I wanna drink until I drop dead, for the first time in my life. Wanna be high, cool, without any worries. Just wanna live the moment. I got wine as alcohol which is not enough though but tomorrow I will stock up some stuff for sure... probably I'll head to sq1 and shop there... Academically everything seems to be fine. I have nothing due this week. Wanna go downtown though, get a new newt for the one tht died... have some good food hopefully not alone. it is to early for anything but don't have anything to do so I guess I am gonna drink and listen to soad for a while and hopefully I can get drunk tomorrow... Been too long since I last became drunk... Everybody's gotta learn sometimes... silly blog without any aims whatsoever...

ee

Such a lonely day and it is mine, the most loneliness day of my life... I'm ready, bring it on!!!!

11.14.2010

one thing...

All these times I've wanted it n loosing my belief n hopes. Dunno, it's sad but to admit it... Well, nice memories that makes me smile when I recall them.
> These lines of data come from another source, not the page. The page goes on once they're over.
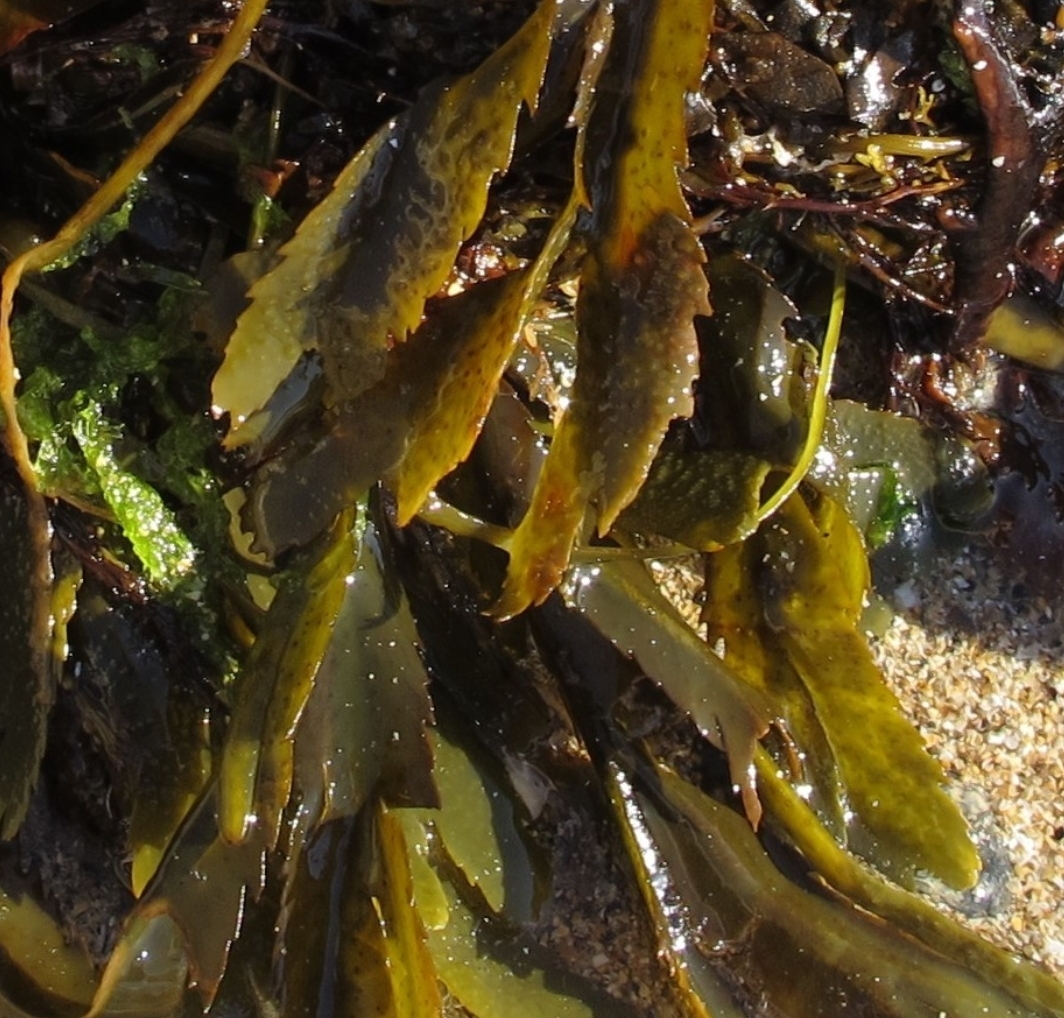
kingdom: Chromista
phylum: Ochrophyta
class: Phaeophyceae
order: Fucales
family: Fucaceae
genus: Fucus
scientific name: Fucus serratus
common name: Toothed wrack
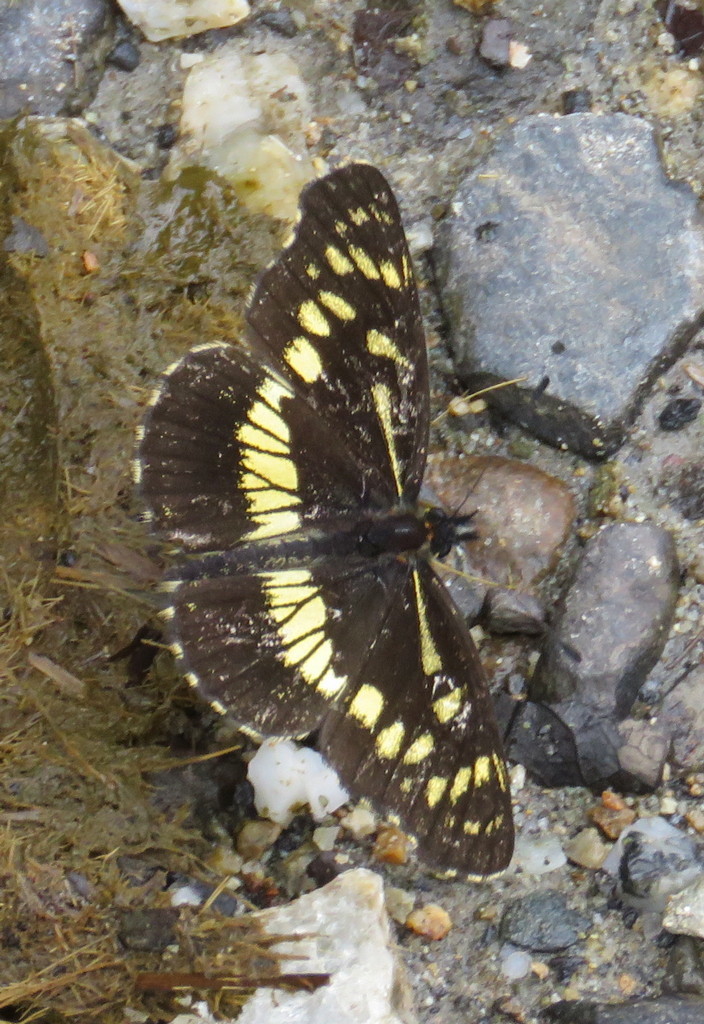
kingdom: Animalia
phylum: Arthropoda
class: Insecta
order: Lepidoptera
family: Nymphalidae
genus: Gnathotriche
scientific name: Gnathotriche exclamationis
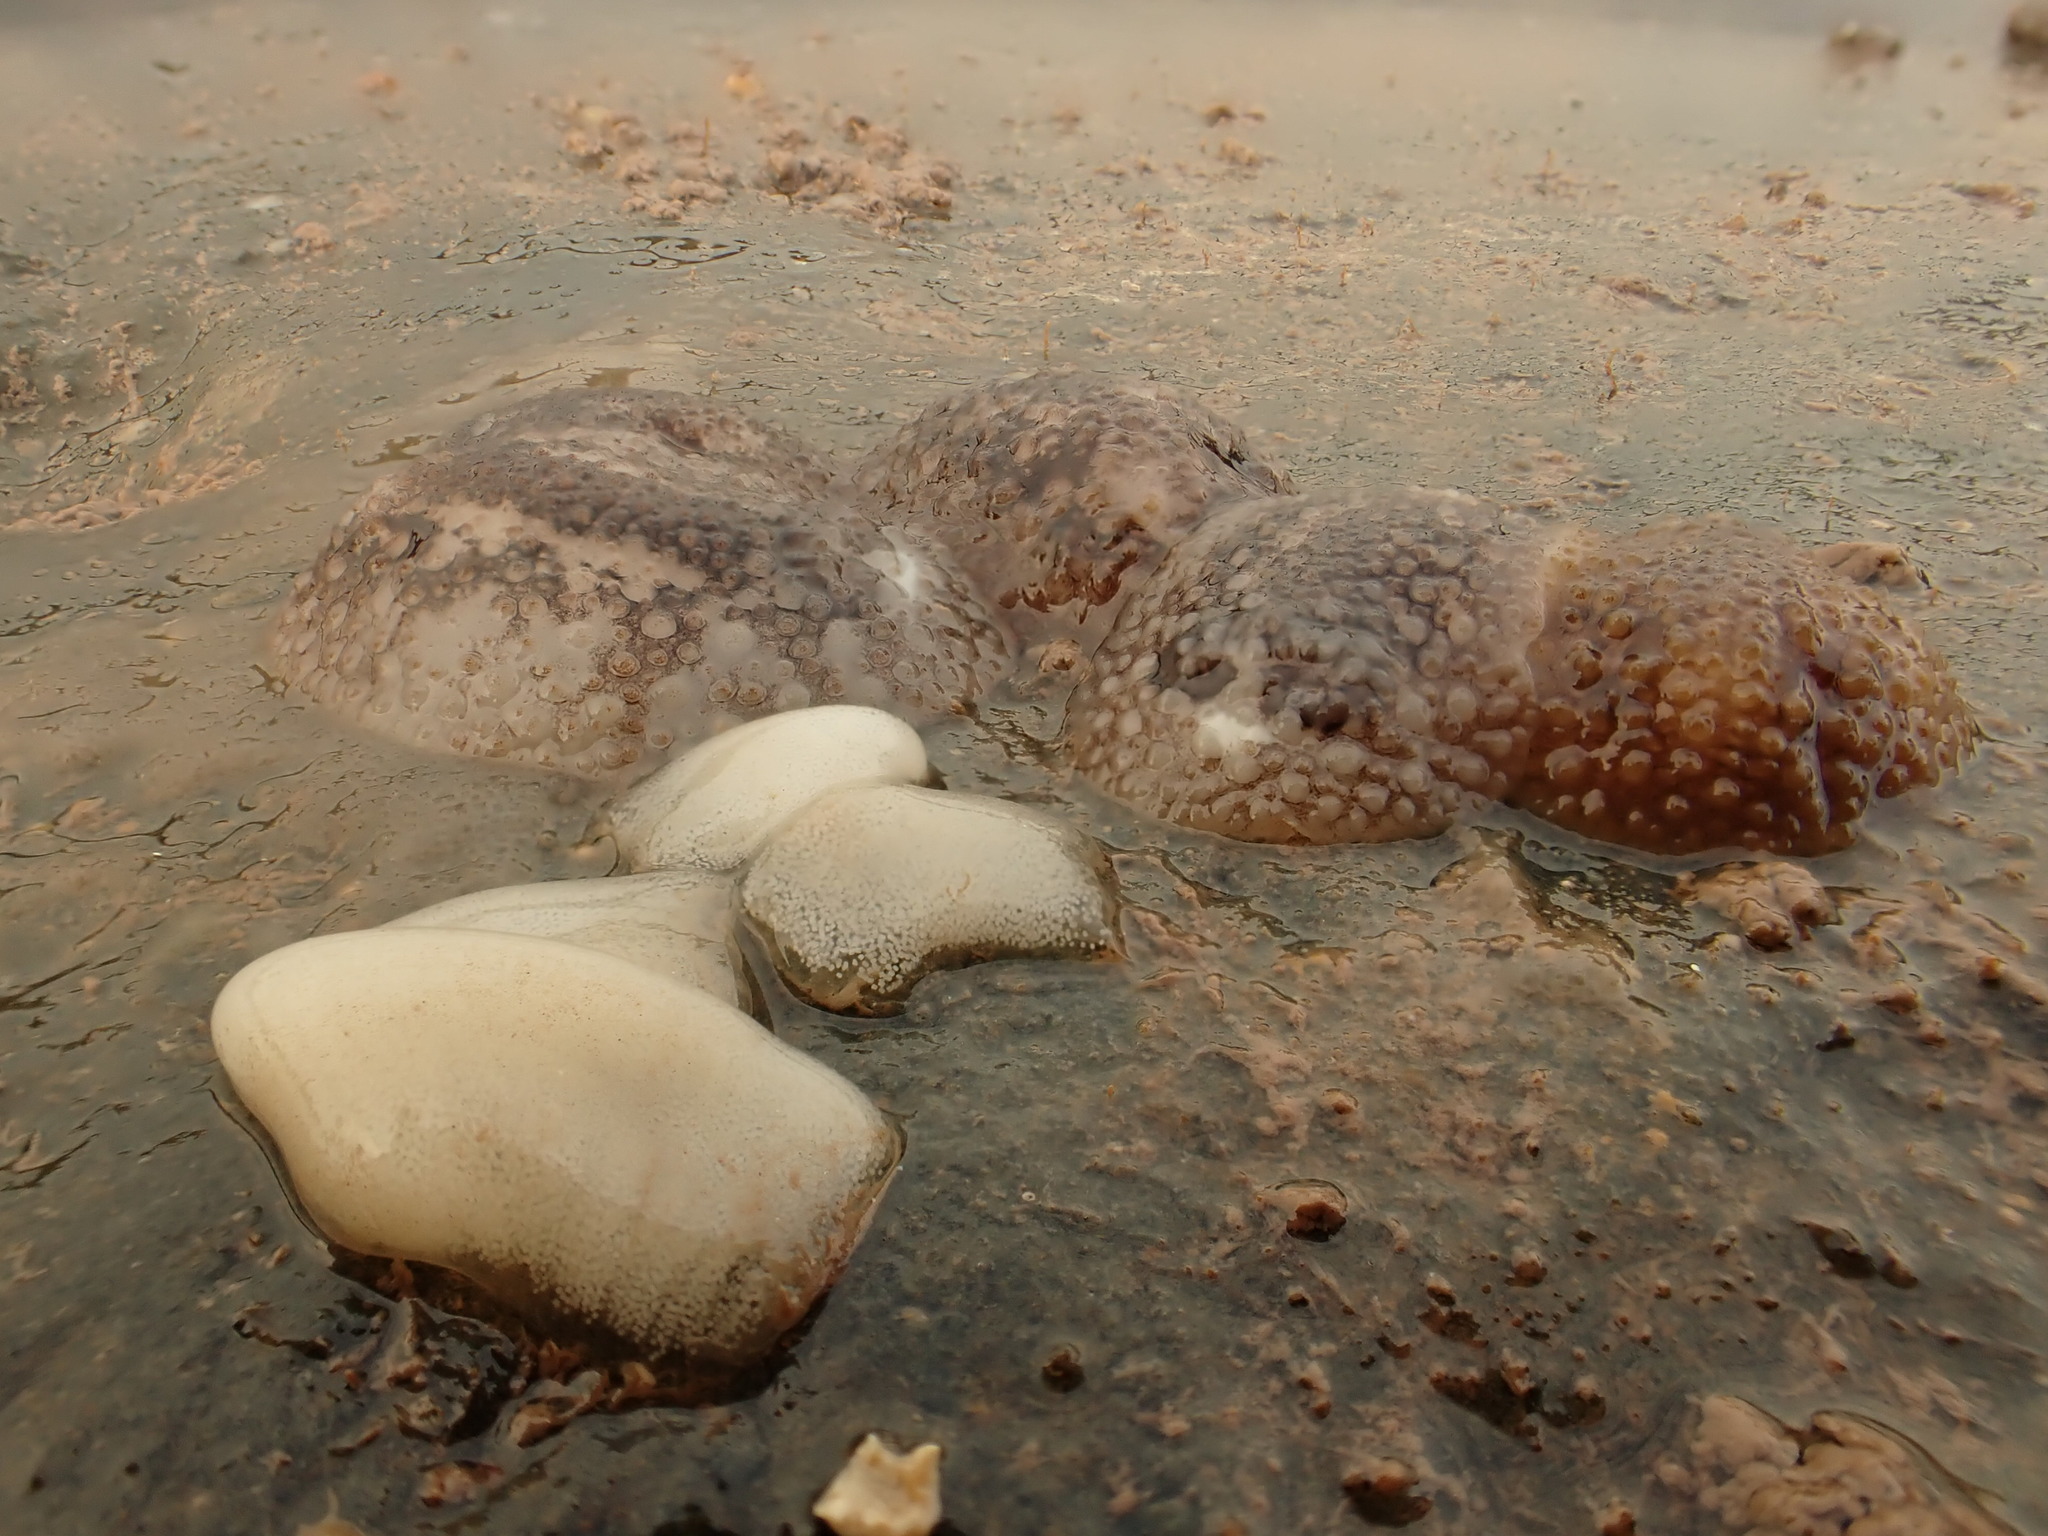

Hope is the one thing that makes us moving, keeps us on track, and gives us the power to breath. Now that the hope is fading, it is just sad.

11.09.2010

nightmare

Very weird nightmare indeed, I was on my was to the airport on a bus. I had the hamsters with me. I was planning to take them with me back home. Then on the bus I realized that I am not allowed to take them on the plane. I was trying to convince people to take care of the pets for me for two weeks. Very weird. N y only the four hamsters were in the dream I have no clue of. Well I am glad that I found a home for them for two weeks. Hopefully everything works out as planned and I don't have to try and take them with me back home.